• ASSIGNMENT: Of all the lines in the entries below, give again exactly those starting at the line containing "of each sex" and ending at the line containing "Zusätzlich bieten die", both ends included, and no others.

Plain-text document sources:
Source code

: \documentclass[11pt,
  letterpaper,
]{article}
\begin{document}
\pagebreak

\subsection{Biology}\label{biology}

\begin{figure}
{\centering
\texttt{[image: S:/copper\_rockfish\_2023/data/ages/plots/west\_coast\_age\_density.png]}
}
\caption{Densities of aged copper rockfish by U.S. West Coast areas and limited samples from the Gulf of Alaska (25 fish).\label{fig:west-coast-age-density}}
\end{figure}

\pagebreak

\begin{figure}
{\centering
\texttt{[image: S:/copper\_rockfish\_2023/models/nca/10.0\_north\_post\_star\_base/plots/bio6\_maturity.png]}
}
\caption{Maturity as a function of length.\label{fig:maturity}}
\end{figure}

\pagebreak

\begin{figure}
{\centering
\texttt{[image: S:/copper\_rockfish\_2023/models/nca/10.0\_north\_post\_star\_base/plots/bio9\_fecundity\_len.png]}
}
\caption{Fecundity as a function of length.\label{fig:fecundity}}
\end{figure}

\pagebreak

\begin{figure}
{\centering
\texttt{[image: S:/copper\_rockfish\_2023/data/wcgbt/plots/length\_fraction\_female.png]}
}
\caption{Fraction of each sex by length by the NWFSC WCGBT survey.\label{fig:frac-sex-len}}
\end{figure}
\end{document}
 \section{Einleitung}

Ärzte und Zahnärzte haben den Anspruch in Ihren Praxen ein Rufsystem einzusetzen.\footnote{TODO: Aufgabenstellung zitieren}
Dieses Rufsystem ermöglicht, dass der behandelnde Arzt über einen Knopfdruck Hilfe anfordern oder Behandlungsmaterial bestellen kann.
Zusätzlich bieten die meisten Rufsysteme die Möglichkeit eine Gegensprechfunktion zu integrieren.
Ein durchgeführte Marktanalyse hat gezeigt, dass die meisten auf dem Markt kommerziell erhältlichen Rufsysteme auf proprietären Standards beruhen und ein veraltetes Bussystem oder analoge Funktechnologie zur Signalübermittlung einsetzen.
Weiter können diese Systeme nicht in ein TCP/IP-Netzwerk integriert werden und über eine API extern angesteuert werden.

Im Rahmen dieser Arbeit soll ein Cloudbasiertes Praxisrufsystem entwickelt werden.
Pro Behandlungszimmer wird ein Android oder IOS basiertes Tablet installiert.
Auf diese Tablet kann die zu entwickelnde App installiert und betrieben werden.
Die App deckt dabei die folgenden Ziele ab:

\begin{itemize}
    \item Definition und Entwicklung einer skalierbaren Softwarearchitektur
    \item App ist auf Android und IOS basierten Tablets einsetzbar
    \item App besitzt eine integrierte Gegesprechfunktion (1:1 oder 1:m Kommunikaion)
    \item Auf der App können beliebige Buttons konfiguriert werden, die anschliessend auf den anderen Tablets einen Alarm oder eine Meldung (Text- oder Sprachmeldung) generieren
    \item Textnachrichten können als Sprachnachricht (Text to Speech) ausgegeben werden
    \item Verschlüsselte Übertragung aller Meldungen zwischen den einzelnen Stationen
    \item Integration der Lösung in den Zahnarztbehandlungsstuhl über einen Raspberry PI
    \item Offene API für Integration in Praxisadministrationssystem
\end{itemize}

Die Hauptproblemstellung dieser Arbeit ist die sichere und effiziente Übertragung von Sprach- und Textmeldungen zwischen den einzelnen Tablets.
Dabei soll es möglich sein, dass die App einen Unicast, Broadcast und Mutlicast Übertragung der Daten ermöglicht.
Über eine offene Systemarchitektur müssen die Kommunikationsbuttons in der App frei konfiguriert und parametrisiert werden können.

• RESPONSE TO THE TASK:
\caption{Fraction of each sex by length by the NWFSC WCGBT survey.\label{fig:frac-sex-len}}
\end{figure}
\end{document}
 \section{Einleitung}

Ärzte und Zahnärzte haben den Anspruch in Ihren Praxen ein Rufsystem einzusetzen.\footnote{TODO: Aufgabenstellung zitieren}
Dieses Rufsystem ermöglicht, dass der behandelnde Arzt über einen Knopfdruck Hilfe anfordern oder Behandlungsmaterial bestellen kann.
Zusätzlich bieten die meisten Rufsysteme die Möglichkeit eine Gegensprechfunktion zu integrieren.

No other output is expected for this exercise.